Completed proxy forms must reach VP Investor Services A/S on Tuesday 29 March 2016 by  23:59 CET, whereas postal votes must reach VP Investor Services A/S on Wednesday 30 March 2016 by 16:00 CET.

Shareholders may either issue a proxy or vote by postal vote but not both.

Share capital, voting rights and custodian bank
Share capital is DKK 792,060,700, divided into shares of DKK 100.00 and multiples thereof. The share capital is divided into DKK 90,000,000 A shares and DKK 702,060,700 B shares. Each A share of DKK 100.00 carries ten votes and each B share of DKK 100.00 carries one vote.

Shareholders exercise their financial rights through their own depository banks.

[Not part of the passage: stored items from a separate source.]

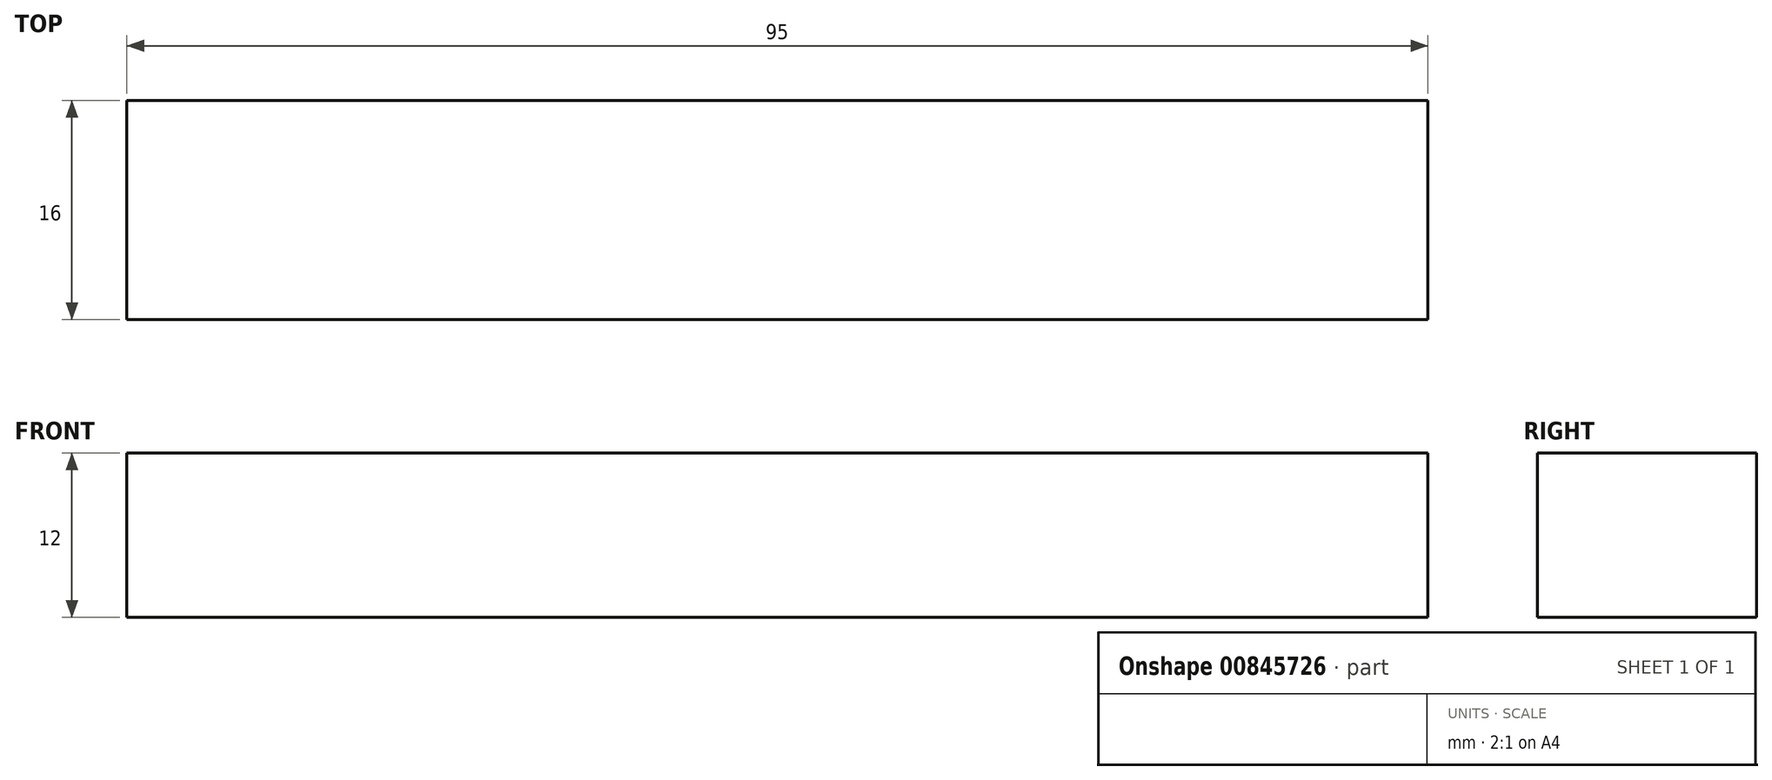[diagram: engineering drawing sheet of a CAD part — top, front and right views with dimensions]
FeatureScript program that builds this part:
annotation { "Feature Type Name" : "Feature", "Feature Type Description" : "" }
export const myFeature = defineFeature(function(context is Context, id is Id, definition is map)
    precondition{}
    {
        {
            var Q0;
            Q0=qCreatedBy(makeId("Right.planeOp"),FACE);
            var sketch = newSketch(context, id + "F0", { "sketchPlane" : qUnion([Q0])});
            skLineSegment(sketch, "E0", {"start": v(0, 0) * mm, "end": v(0, 12) * mm});
            skLineSegment(sketch, "E1", {"start": v(0, 0) * mm, "end": v(-16, 0) * mm});
            skLineSegment(sketch, "E2", {"start": v(0, 12) * mm, "end": v(-16, 12) * mm});
            skLineSegment(sketch, "E3", {"start": v(-16, 12) * mm, "end": v(-16, 0) * mm});
            skSolve(sketch);
        }
        {
            var Q0;
            Q0 = qSketchRegion(id + "F0", true);
            extrude(context, id + "F1", {"entities" : qUnion([Q0]), "depth" : 95 * mm, "offsetDistance" : 25 * mm});
        }
    });
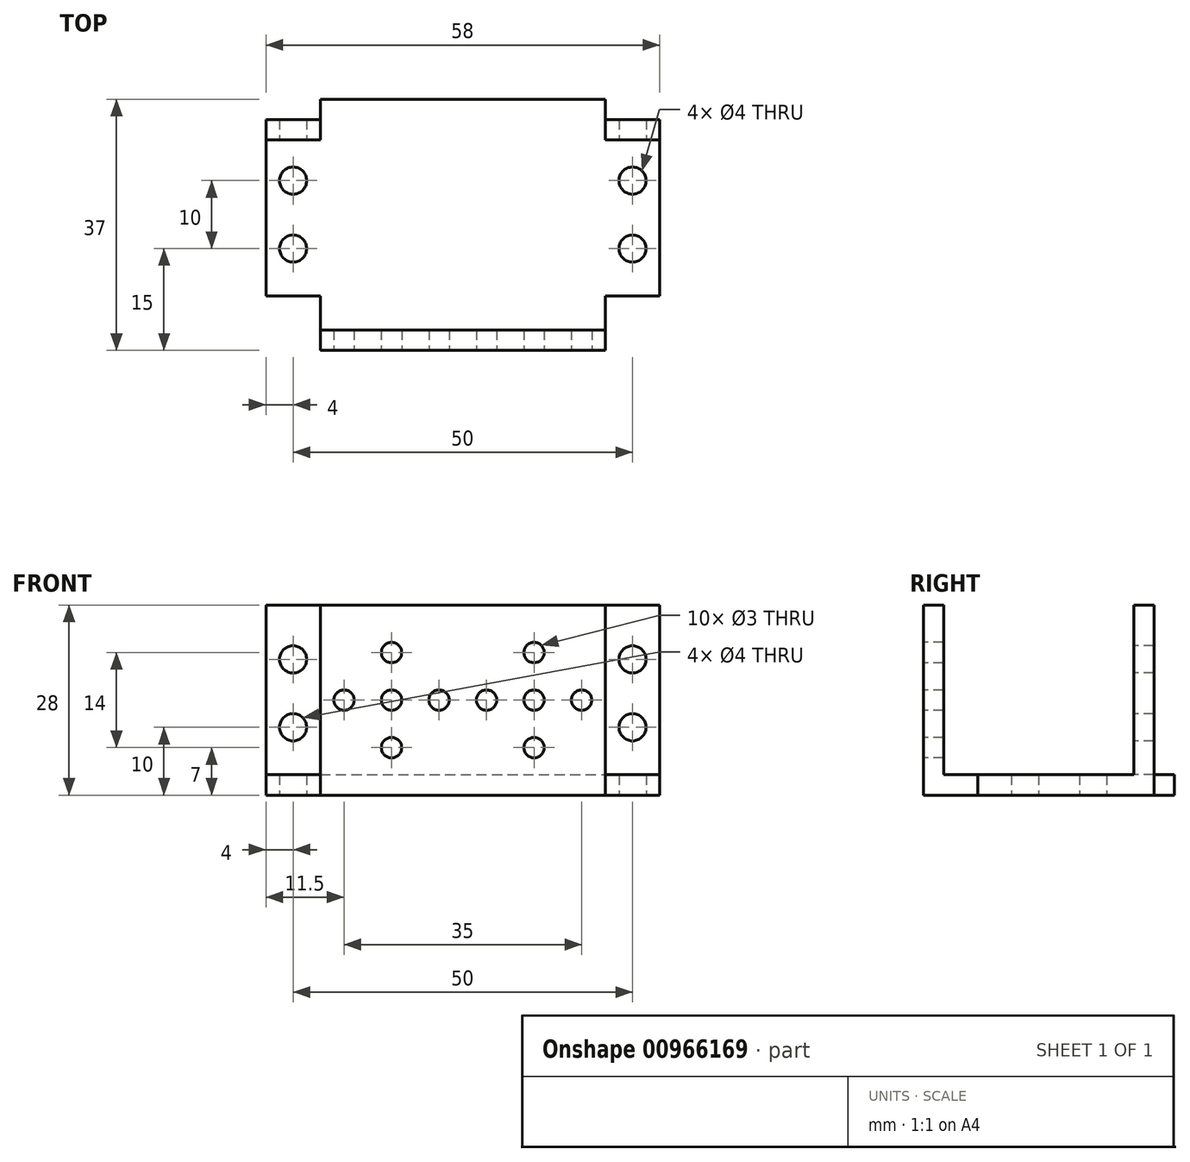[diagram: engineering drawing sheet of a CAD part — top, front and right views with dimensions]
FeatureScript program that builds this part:
annotation { "Feature Type Name" : "Feature", "Feature Type Description" : "" }
export const myFeature = defineFeature(function(context is Context, id is Id, definition is map)
    precondition{}
    {
        {
            var Q0;
            Q0=qCreatedBy(makeId("Top.planeOp"),FACE);
            var sketch = newSketch(context, id + "F0", { "sketchPlane" : qUnion([Q0])});
            skLineSegment(sketch, "E0.bottom", {"start": v(0, 0) * mm, "end": v(58, 0) * mm});
            skLineSegment(sketch, "E0.top", {"start": v(0, 37) * mm, "end": v(58, 37) * mm});
            skLineSegment(sketch, "E0.left", {"start": v(0, 0) * mm, "end": v(0, 37) * mm});
            skLineSegment(sketch, "E0.right", {"start": v(58, 0) * mm, "end": v(58, 37) * mm});
            skLineSegment(sketch, "E1", {"start": v(8, 0) * mm, "end": v(8, 8) * mm});
            skLineSegment(sketch, "E2", {"start": v(8, 8) * mm, "end": v(0, 8) * mm});
            skLineSegment(sketch, "E3.bottom", {"start": v(0, 37) * mm, "end": v(8, 37) * mm});
            skLineSegment(sketch, "E3.top", {"start": v(0, 34) * mm, "end": v(8, 34) * mm});
            skLineSegment(sketch, "E3.left", {"start": v(0, 37) * mm, "end": v(0, 34) * mm});
            skLineSegment(sketch, "E3.right", {"start": v(8, 37) * mm, "end": v(8, 34) * mm});
            skLineSegment(sketch, "E4", {"start": v(29, 0) * mm, "end": v(29, 37) * mm, "construction": true});
            skLineSegment(sketch, "E5.MirrorCS", {"start": v(50, 37) * mm, "end": v(50, 34) * mm});
            skLineSegment(sketch, "E6.MirrorCS", {"start": v(58, 34) * mm, "end": v(50, 34) * mm});
            skLineSegment(sketch, "E7.MirrorCS", {"start": v(50, 8) * mm, "end": v(58, 8) * mm});
            skLineSegment(sketch, "E8.MirrorCS", {"start": v(50, 0) * mm, "end": v(50, 8) * mm});
            skSolve(sketch);
        }
        {
            var Q0;
            {var subQ4=sQuery(id+"F0.wireOp",EDGE,"E1");Q0=makeQuery(id+"F0.imprint","IMPRINT",FACE,{"disambiguationData":[TD([[makeQuery(id+"F0.imprint","IMPRINT",EDGE,{"derivedFrom":subQ4}),-1.0]])]});}
            extrude(context, id + "F1", {"entities" : qUnion([Q0]), "depth" : 3 * mm, "offsetDistance" : 25 * mm});
        }
        {
            var Q0;
            Q0=makeQuery(id+"F1.opExtrude","CAP_FACE",FACE,{"disambiguationData":[OSD([sQuery(id+"F0.wireOp",EDGE,"E0.bottom"),sQuery(id+"F0.wireOp",EDGE,"E0.top"),sQuery(id+"F0.wireOp",EDGE,"E0.left"),sQuery(id+"F0.wireOp",EDGE,"E0.right"),sQuery(id+"F0.wireOp",EDGE,"E1"),sQuery(id+"F0.wireOp",EDGE,"E2"),sQuery(id+"F0.wireOp",EDGE,"E3.top"),sQuery(id+"F0.wireOp",EDGE,"E3.right"),sQuery(id+"F0.wireOp",EDGE,"E5.MirrorCS"),sQuery(id+"F0.wireOp",EDGE,"E6.MirrorCS"),sQuery(id+"F0.wireOp",EDGE,"E7.MirrorCS"),sQuery(id+"F0.wireOp",EDGE,"E8.MirrorCS")])],"isStart":false});
            var sketch = newSketch(context, id + "F2", { "sketchPlane" : qUnion([Q0])});
            skLineSegment(sketch, "E9.bottom", {"start": v(8, 0) * mm, "end": v(50, 0) * mm});
            skLineSegment(sketch, "E9.top", {"start": v(8, 3) * mm, "end": v(50, 3) * mm});
            skLineSegment(sketch, "E9.left", {"start": v(8, 0) * mm, "end": v(8, 3) * mm});
            skLineSegment(sketch, "E9.right", {"start": v(50, 0) * mm, "end": v(50, 3) * mm});
            skLineSegment(sketch, "E10.bottom", {"start": v(0, 34) * mm, "end": v(8, 34) * mm});
            skLineSegment(sketch, "E10.top", {"start": v(0, 31) * mm, "end": v(8, 31) * mm});
            skLineSegment(sketch, "E10.left", {"start": v(0, 34) * mm, "end": v(0, 31) * mm});
            skLineSegment(sketch, "E10.right", {"start": v(8, 34) * mm, "end": v(8, 31) * mm});
            skLineSegment(sketch, "E11.bottom", {"start": v(58, 34) * mm, "end": v(50, 34) * mm});
            skLineSegment(sketch, "E11.top", {"start": v(58, 31) * mm, "end": v(50, 31) * mm});
            skLineSegment(sketch, "E11.left", {"start": v(58, 34) * mm, "end": v(58, 31) * mm});
            skLineSegment(sketch, "E11.right", {"start": v(50, 34) * mm, "end": v(50, 31) * mm});
            skSolve(sketch);
        }
        {
            var Q0;
            Q0=qSketchRegion(id+"F2",true);
            extrude(context, id + "F3", {"entities" : qUnion([Q0]), "operationType" : NewBodyOperationType.ADD, "depth" : 25 * mm, "offsetDistance" : 25 * mm});
        }
        {
            var Q0;
            Q0=qCreatedBy(makeId("Front.planeOp"),FACE);
            var sketch = newSketch(context, id + "F4", { "sketchPlane" : qUnion([Q0])});
            skCircle(sketch, "E12", {"center": v(54, 20) * mm, "radius": 2 * mm});
            skCircle(sketch, "E13", {"center": v(54, 10) * mm, "radius": 2 * mm});
            skCircle(sketch, "E14", {"center": v(4, 20) * mm, "radius": 2 * mm});
            skCircle(sketch, "E15", {"center": v(4, 10) * mm, "radius": 2 * mm});
            skSolve(sketch);
        }
        {
            var Q0;
            Q0=qSketchRegion(id+"F4",true);
            extrude(context, id + "F5", {"entities" : qUnion([Q0]), "operationType" : NewBodyOperationType.REMOVE, "endBound" : BoundingType.THROUGH_ALL, "oppositeDirection" : true, "depth" : 25 * mm, "offsetDistance" : 25 * mm});
        }
        {
            var Q0;
            Q0=makeQuery(id+"F3.boolean.opBoolean","MERGE",FACE,{"derivedFrom":[makeQuery(id+"F1.opExtrude","SWEPT_FACE",FACE,{"disambiguationData":[OSD([sQuery(id+"F0.wireOp",EDGE,"E0.bottom")])]}),makeQuery(id+"F3.opExtrude","SWEPT_FACE",FACE,{"disambiguationData":[OSD([sQuery(id+"F2.wireOp",EDGE,"E9.bottom")])]})]});
            var sketch = newSketch(context, id + "F6", { "sketchPlane" : qUnion([Q0])});
            skCircle(sketch, "E16", {"center": v(39.5, 14) * mm, "radius": 1.5 * mm});
            skPoint(sketch, "E16.centerSnap0", {"position": v(50, 14) * mm});
            skCircle(sketch, "E17", {"center": v(39.5, 21) * mm, "radius": 1.5 * mm});
            skCircle(sketch, "E18.1.0.0", {"center": v(32.5, 14) * mm, "radius": 1.5 * mm});
            skCircle(sketch, "E18.2.0.0", {"center": v(25.5, 14) * mm, "radius": 1.5 * mm});
            skCircle(sketch, "E18.3.0.0", {"center": v(18.5, 14) * mm, "radius": 1.5 * mm});
            skCircle(sketch, "E18.4.0.0", {"center": v(11.5, 14) * mm, "radius": 1.5 * mm});
            skLineSegment(sketch, "E18.direction1", {"start": v(39.5, 14) * mm, "end": v(32.5, 14) * mm, "construction": true});
            skCircle(sketch, "E19", {"center": v(46.5, 14) * mm, "radius": 1.5 * mm});
            skCircle(sketch, "E20", {"center": v(18.5, 21) * mm, "radius": 1.5 * mm});
            skCircle(sketch, "E21", {"center": v(39.5, 7) * mm, "radius": 1.5 * mm});
            skCircle(sketch, "E22", {"center": v(18.5, 7) * mm, "radius": 1.5 * mm});
            skSolve(sketch);
        }
        {
            var Q0;
            Q0=qSketchRegion(id+"F6",true);
            extrude(context, id + "F7", {"entities" : qUnion([Q0]), "operationType" : NewBodyOperationType.REMOVE, "endBound" : BoundingType.THROUGH_ALL, "oppositeDirection" : true, "depth" : 25 * mm, "offsetDistance" : 25 * mm});
        }
        {
            var Q0;
            Q0=makeQuery(id+"F1.opExtrude","CAP_FACE",FACE,{"disambiguationData":[OSD([sQuery(id+"F0.wireOp",EDGE,"E0.bottom"),sQuery(id+"F0.wireOp",EDGE,"E0.top"),sQuery(id+"F0.wireOp",EDGE,"E0.left"),sQuery(id+"F0.wireOp",EDGE,"E0.right"),sQuery(id+"F0.wireOp",EDGE,"E1"),sQuery(id+"F0.wireOp",EDGE,"E2"),sQuery(id+"F0.wireOp",EDGE,"E3.top"),sQuery(id+"F0.wireOp",EDGE,"E3.right"),sQuery(id+"F0.wireOp",EDGE,"E5.MirrorCS"),sQuery(id+"F0.wireOp",EDGE,"E6.MirrorCS"),sQuery(id+"F0.wireOp",EDGE,"E7.MirrorCS"),sQuery(id+"F0.wireOp",EDGE,"E8.MirrorCS")])],"isStart":true});
            var sketch = newSketch(context, id + "F8", { "sketchPlane" : qUnion([Q0])});
            skCircle(sketch, "E23", {"center": v(4, -15) * mm, "radius": 2 * mm});
            skCircle(sketch, "E24", {"center": v(4, -25) * mm, "radius": 2 * mm});
            skCircle(sketch, "E25", {"center": v(54, -25) * mm, "radius": 2 * mm});
            skCircle(sketch, "E26", {"center": v(54, -15) * mm, "radius": 2 * mm});
            skSolve(sketch);
        }
        {
            var Q0;
            Q0=qSketchRegion(id+"F8",true);
            extrude(context, id + "F9", {"entities" : qUnion([Q0]), "operationType" : NewBodyOperationType.REMOVE, "endBound" : BoundingType.THROUGH_ALL, "oppositeDirection" : true, "depth" : 25 * mm, "offsetDistance" : 25 * mm});
        }
    });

Questions from shareholders
Shareholders may ask questions to the agenda or documents etc. for use at the annual general meeting by writing to Solar A/S, Industrivej Vest 43, 6600 Vejen, Denmark, or by emailing investor@solar.dk.

Video webcast
As a service to registered shareholders who are unable to attend the actual general meeting, the entire meeting will be simultaneously interpreted into English and webcast on InvestorPortalen at the company’s website www.solar.eu. The webcast can be viewed at the company’s website after the event. Moreover, registered shareholders will have the opportunity to submit written questions to Solar’s Director, Stakeholder Relations during the annual general meeting, who will then ask the questions at the meeting. These questions can be shortened, edited and potentially bundled before they are put to the annual general meeting by Solar’s Director, Stakeholder Relations. To log on to InvestorPortalen, your shares must be registered in the register of shareholders, and you must have a digital signature. If you have a Danish civil registration number ("CPR"), the digital signature used for Netbank (“NemID”) can normally be used. If you do not have access to NemID, you can create a personal VP ID. Guidelines on how to create a personal VP ID is available at www.solar.eu.


Yours sincerely
Solar A/S

Jens Borum
Chairman of the Board of Directors

 

Facts about Solar
Solar Group is a leading European sourcing and services company, operating primarily within the electrical, heating and plumbing, and ventilation technology sectors. Our core business centres on product sourcing, value-adding services and optimisation of our customers’ businesses.

Being a sourcing and services company, we focus on each individual customer. We always strive to understand our customers’ unique and genuine needs in order to provide relevant, personal and value-adding services, turning our customers into winners.

Solar Group is headquartered in Denmark, generated revenue of approximately DKK 10.6bn in 2015 and has some 3,000 employees. Solar has been listed on Nasdaq Copenhagen since 1953, and operates under the short designation SOLAR B.

For more information, please visit www.solar.eu.

 

Disclaimer
This announcement was published in Danish and English today via Nasdaq Copenhagen. In the event of any inconsistency between the two versions, the Danish version shall prevail.